With so many options today, choosing the right menu for your wedding dinner has become more complicated. Caterers offer a variety of meal packages that you can change or add-to, but remember to keep track of the costs as you make changes to the basic menu package.
The wedding menu can be a simple self serve buffet to an elaborate five course meal. Traditionally a seated dinner is generally preceded by a cocktail hour with hors d’oeuvres, a first course, a main entree, and a dessert.
The cocktail hour is the best place to be adventurous about food selections. Be creative, make a statement, try sushi, dim sum and authentic ethnic food, like Thai or Indian. If your family and friends have conservative palates, you may want to limit the more exotic foods to simpler hors d’oeuvres.
You don’t want to spoil your guests appetites, but you want a server to constantly circulate with hors d’oeuvres and perhaps have two food stations with a small selection that guests can help themselves. Assume that each guest will eat about 5 – 6 hors d’oeuvres per hour and allow for 3 glasses of wine per person. You may decide to serve only wine during the dinner hour with no access to an open bar. The open bar can be reserved for the after-dinner party. Also, keep in mind people do expect to stand at a cocktail party, but your older guests may need to be seated.

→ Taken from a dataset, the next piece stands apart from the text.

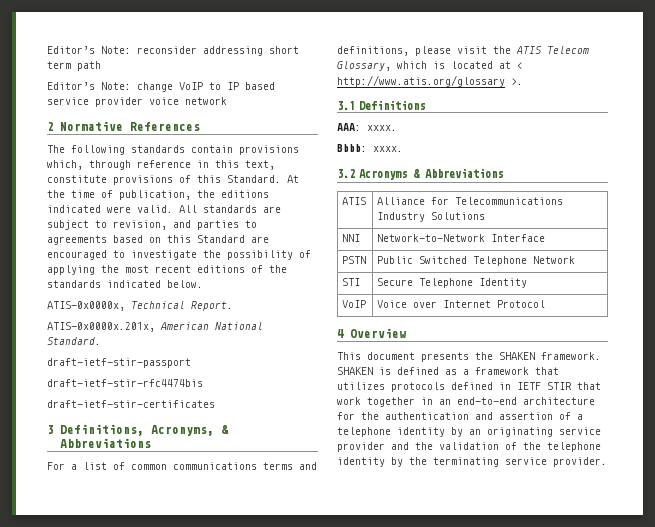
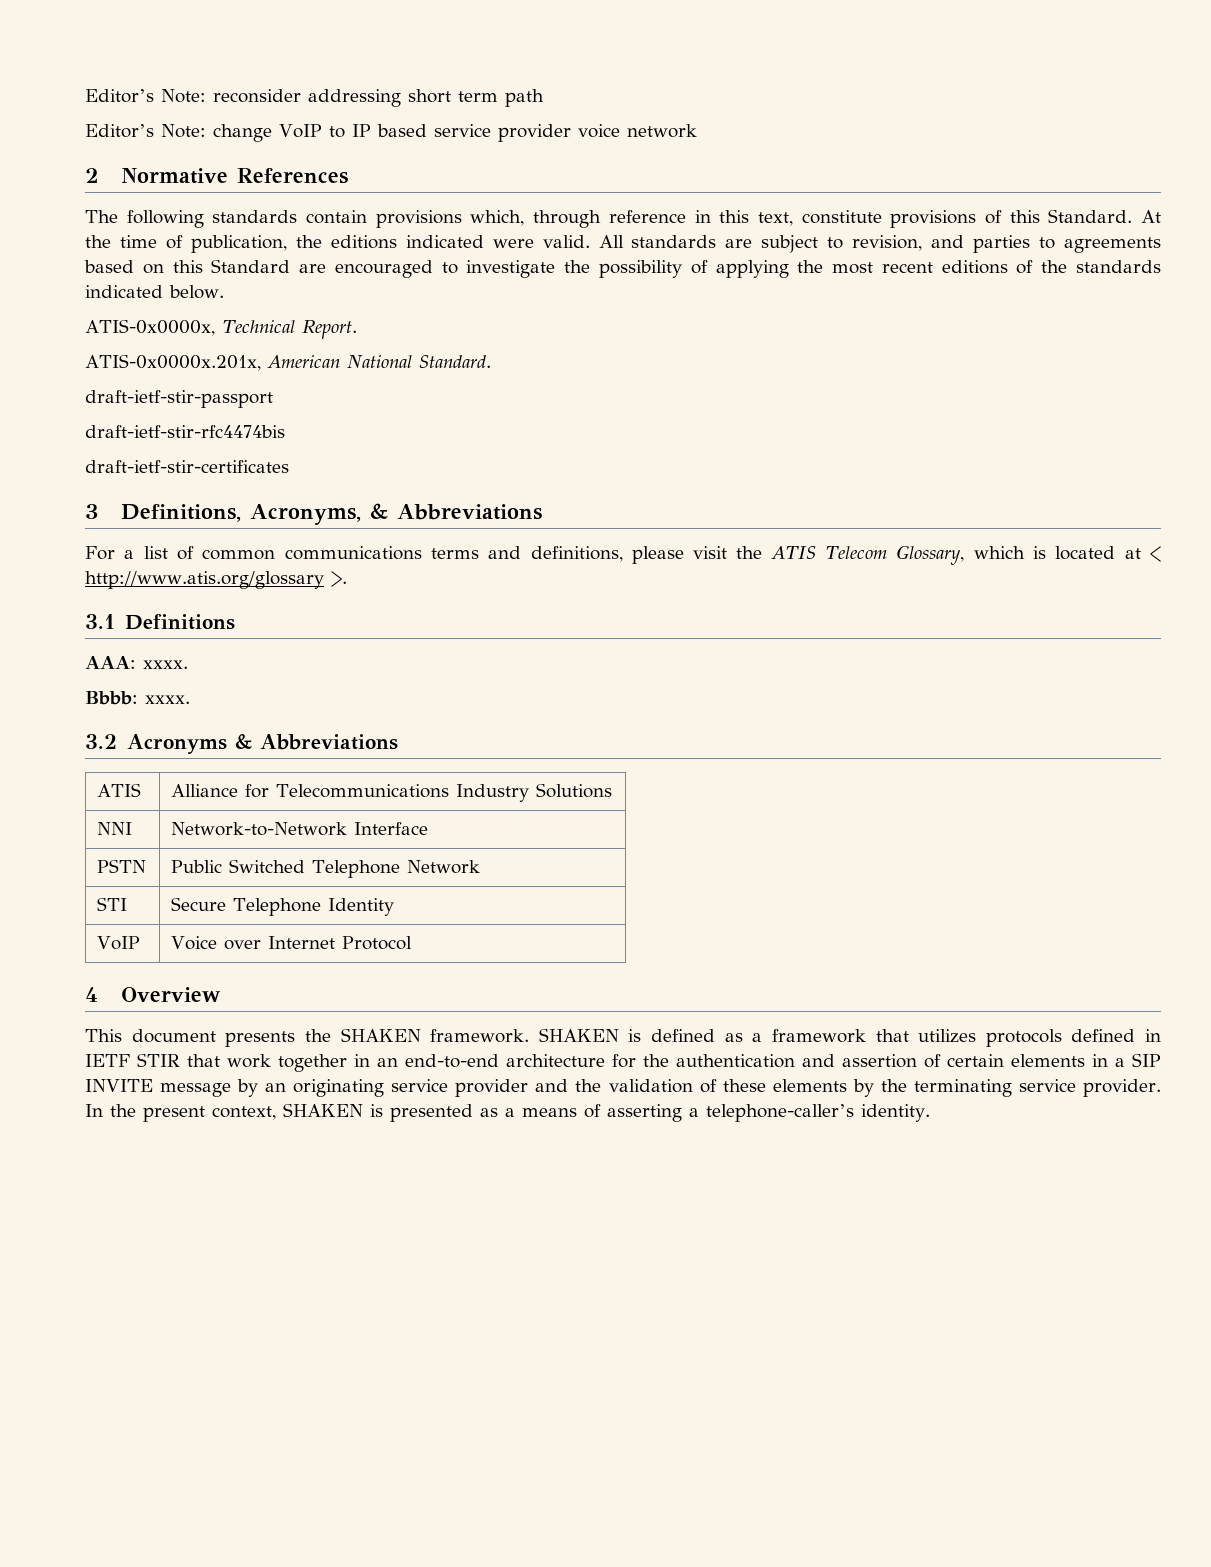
[577,414,583,420] [337,427,445,437] a telephone identity -> [947,1053,1161,1067] [85,1079,232,1097] certain elements in a SIP INVITE message
[523,442,601,452] [337,457,385,467] the telephone identity -> [722,1079,847,1092] these elements
(607, 462) none -> [85,1103,930,1122] In the present context, SHAKEN is presented as a means of asserting a telephone-caller’s identity.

The most common option for weddings is plated food served individually. The cost is typically higher then a buffet or family-style dinner. French style is a more refined version of plate service. Each course is arranged on a large serving dish and presented to each guest at the table. The guests serve themselves with tongs or forks, however at most weddings, the waiter serves the food on to your plate.
For the couple who can’t decide on one or two items, they should consider food stations. A station is a buffet table featuring a particular type of food. A station reception should have 4 or 5 tables. Each table should offer a different course or style of cooking.
The cost per dinner depends on what you will be serving; the price of the food and the price of serving the food which includes, rentals, staff, service charge and gratuities. Negotiate with your caterer and be prepared to listen to your caterers advice. If your menu preference is not within your budget, you can always ask your caterer to consider serving smaller portions or alternatively if your menu includes expensive food, choose a more economical style of service.
Keep in mind that wedding etiquette dictates only that you need to throw a gracious and thoughtful party, not that you offer caviar and expensive champagne.
The cutting of your wedding cake should be a memorable one. If a tiered cake isn’t your style there are many alternatives. Cupcakes are all the rage right now and make a wonderful unique display.
The most important goal of any wedding is to express yourself as a couple, so be creative!